According to a study in RMD Open, “In patients with DECT [dual-energy computed tomography]-measured MSU [monosodium urate] crystal deposition, reaching the <5.0 mg/dL SU [serum urate] target provides more extensive and rapid crystal dissolution than reaching the <6.0 mg/dL SU target.”
Investigators examined 62 patients diagnosed with gout who underwent baseline DECT scans of their knees and feet to measure MSU crystal volumes of at least 0.1 cm³. These patients also had at least 1 follow-up DECT scan conducted at 6, 12, 18, or 24 months. The primary objective was to examine the relationship between the change in MSU crystal volume and SU levels. The researchers utilized Spearman’s correlation coefficient and linear mixed models to assess these associations.
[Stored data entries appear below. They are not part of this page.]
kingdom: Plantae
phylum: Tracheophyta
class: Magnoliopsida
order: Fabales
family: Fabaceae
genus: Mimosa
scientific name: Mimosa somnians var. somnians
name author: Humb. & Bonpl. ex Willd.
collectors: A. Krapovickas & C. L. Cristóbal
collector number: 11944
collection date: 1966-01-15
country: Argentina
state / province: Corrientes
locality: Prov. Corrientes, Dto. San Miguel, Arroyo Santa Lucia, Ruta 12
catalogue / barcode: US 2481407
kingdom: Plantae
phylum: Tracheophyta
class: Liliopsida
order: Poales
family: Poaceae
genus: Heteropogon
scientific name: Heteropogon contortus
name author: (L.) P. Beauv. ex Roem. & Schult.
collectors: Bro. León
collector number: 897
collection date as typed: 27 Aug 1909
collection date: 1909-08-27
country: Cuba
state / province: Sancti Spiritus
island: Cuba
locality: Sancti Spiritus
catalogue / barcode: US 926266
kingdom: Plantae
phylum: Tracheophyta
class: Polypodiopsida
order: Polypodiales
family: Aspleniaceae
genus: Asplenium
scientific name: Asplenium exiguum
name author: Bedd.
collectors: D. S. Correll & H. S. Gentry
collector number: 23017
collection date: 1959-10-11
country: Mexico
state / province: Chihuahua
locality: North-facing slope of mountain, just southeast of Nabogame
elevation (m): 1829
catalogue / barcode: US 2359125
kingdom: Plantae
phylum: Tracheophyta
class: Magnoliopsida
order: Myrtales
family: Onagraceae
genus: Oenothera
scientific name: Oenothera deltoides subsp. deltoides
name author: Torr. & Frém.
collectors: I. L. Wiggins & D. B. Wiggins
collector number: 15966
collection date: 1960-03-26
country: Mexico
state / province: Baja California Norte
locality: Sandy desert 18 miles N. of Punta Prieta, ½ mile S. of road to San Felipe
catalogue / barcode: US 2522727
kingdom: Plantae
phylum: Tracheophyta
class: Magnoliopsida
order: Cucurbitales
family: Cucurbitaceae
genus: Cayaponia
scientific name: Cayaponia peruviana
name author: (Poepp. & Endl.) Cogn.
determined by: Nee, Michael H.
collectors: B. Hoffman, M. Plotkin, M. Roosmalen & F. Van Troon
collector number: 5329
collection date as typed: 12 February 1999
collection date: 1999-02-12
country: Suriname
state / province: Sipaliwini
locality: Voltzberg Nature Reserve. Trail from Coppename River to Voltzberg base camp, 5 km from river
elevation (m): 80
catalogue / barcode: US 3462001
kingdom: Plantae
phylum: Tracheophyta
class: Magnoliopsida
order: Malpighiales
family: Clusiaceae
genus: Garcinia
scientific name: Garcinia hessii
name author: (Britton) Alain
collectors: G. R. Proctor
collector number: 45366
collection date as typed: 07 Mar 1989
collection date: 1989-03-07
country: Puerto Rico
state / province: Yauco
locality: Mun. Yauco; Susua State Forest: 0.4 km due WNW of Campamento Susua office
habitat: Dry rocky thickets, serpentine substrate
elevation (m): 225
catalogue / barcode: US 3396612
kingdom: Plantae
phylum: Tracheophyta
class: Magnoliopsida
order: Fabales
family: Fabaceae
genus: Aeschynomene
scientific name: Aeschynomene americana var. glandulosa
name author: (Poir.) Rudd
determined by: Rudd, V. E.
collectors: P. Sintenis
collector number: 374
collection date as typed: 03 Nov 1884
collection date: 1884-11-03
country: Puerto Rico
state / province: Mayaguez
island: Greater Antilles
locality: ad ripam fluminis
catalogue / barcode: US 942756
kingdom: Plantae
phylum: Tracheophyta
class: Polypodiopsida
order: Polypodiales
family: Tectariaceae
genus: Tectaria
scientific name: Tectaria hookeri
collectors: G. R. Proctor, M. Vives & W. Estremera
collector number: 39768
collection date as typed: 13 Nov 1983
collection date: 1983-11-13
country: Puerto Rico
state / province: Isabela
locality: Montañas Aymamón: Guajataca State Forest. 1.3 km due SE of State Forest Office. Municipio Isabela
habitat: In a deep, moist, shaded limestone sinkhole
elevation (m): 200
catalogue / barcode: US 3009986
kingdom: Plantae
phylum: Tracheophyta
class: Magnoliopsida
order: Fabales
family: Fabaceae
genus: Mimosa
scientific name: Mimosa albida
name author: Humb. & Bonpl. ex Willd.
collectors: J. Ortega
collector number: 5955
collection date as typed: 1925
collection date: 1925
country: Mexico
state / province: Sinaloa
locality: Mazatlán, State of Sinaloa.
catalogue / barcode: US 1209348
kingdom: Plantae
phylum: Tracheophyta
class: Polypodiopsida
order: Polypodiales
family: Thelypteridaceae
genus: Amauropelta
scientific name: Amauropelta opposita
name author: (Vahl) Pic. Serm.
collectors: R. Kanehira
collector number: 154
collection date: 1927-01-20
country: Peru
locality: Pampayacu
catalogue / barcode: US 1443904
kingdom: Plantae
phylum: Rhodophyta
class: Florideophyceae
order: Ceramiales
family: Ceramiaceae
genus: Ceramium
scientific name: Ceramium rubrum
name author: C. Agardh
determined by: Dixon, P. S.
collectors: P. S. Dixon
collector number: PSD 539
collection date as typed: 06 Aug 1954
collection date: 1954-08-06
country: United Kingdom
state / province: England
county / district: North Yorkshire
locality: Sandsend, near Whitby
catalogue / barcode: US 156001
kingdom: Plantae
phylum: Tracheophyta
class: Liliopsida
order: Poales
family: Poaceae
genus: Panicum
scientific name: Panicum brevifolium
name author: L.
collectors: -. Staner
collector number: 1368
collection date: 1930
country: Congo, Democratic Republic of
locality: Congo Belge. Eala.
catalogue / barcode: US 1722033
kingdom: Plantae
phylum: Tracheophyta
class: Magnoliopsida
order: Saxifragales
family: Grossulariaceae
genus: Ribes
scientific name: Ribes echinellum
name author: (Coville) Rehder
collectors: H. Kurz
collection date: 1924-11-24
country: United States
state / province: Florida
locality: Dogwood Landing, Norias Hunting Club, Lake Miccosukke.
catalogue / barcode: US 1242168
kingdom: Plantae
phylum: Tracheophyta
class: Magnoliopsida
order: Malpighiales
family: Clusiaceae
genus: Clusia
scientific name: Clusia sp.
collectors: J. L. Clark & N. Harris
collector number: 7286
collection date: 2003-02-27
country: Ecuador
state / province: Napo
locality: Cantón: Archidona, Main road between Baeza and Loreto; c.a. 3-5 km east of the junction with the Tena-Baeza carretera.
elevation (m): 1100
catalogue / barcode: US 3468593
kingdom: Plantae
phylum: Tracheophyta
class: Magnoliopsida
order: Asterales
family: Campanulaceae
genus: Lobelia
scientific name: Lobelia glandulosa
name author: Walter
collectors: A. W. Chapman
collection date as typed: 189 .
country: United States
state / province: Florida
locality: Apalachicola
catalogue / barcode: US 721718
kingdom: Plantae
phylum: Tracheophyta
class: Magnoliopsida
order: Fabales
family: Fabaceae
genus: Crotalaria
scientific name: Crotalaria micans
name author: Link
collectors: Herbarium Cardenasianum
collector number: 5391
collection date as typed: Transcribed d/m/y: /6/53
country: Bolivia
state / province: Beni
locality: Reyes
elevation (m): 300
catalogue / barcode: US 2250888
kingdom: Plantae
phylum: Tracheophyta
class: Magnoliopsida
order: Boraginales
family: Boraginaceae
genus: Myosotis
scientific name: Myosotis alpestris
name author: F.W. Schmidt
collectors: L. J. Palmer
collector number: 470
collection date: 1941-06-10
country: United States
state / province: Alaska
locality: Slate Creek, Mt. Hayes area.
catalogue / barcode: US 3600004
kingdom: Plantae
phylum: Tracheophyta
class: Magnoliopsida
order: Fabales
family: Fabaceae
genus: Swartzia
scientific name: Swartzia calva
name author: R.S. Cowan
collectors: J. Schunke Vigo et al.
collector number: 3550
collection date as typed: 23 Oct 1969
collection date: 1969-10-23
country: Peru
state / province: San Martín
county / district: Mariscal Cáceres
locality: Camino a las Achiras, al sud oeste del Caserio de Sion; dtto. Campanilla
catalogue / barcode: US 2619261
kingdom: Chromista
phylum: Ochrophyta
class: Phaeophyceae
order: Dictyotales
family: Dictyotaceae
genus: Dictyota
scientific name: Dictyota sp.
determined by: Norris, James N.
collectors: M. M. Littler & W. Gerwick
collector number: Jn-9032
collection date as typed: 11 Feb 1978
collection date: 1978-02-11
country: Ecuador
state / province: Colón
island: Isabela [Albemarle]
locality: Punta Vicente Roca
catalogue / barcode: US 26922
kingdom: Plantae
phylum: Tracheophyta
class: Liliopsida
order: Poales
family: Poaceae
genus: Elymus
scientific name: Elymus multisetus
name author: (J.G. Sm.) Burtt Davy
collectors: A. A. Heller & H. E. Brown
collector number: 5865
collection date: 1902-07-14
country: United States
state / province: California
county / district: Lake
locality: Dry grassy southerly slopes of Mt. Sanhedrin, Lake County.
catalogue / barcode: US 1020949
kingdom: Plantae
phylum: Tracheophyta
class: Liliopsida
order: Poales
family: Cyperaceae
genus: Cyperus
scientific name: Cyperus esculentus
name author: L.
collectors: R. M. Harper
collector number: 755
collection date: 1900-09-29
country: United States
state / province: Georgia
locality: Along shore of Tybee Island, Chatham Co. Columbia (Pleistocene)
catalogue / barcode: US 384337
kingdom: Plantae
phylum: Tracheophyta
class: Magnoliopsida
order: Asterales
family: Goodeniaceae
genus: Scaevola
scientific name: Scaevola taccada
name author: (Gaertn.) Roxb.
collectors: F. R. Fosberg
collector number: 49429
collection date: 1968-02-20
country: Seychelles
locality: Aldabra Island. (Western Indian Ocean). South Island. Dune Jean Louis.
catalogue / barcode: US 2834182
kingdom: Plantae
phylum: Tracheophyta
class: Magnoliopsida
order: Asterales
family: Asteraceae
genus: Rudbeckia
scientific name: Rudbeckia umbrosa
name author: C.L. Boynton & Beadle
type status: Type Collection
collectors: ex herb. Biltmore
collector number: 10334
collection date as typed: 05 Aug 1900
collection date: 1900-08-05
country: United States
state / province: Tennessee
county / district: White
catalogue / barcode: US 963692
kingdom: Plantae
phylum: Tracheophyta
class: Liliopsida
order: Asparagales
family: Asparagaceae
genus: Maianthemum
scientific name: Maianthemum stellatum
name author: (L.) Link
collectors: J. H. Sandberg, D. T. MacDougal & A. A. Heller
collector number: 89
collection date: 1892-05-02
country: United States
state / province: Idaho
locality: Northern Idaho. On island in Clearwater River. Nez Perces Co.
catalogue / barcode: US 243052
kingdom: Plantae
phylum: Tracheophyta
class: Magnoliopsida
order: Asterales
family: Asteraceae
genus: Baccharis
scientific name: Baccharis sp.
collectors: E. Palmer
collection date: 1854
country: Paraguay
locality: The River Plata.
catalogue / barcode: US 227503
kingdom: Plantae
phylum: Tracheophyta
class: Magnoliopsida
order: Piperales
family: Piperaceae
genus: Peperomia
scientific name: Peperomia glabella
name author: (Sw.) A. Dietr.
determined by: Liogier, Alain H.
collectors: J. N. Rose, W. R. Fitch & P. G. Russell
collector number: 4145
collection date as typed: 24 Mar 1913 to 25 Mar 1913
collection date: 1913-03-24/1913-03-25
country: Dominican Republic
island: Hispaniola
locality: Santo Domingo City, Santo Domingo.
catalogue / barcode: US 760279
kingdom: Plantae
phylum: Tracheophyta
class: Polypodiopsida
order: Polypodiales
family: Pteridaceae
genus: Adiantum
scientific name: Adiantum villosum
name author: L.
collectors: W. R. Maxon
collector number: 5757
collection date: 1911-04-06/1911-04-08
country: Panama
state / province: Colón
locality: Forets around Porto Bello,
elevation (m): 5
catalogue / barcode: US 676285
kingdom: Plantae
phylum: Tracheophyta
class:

Investigators found that the achievement of SU target levels played a significant role in the kinetics of MSU crystal dissolution. A strong correlation was observed between SU levels and the percentage change in MSU crystal volume, highlighting the importance of SU reduction as a therapeutic strategy.
Furthermore, the data revealed that patients who reached the lower SU target of <5.0 mg/dL exhibited more extensive and rapid crystal dissolution compared with those who achieved <6.0 mg/dL. At the 12-month mark, the median decrease in MSU crystal volume for patients achieving <5.0 mg/dL was a remarkable ‒85%, whereas it was ‒40% for those reaching ≥5.0 mg/dL to <6.0 mg/dL levels.
In a multivariable analysis, 3 key factors were identified as significantly associated with MSU crystal volume change: time from the baseline DECT scans, hypertension, and SU level <5.0 mg/dL.
Time (assessed in days) was inversely associated with crystal dissolution, with shorter time periods associated with more rapid dissolution. Patients with hypertension exhibit slower crystal dissolution. Finally, achieving an SU level of <5.0 mg/dL had a substantial negative coefficient, reinforcing its importance as a target in gout management.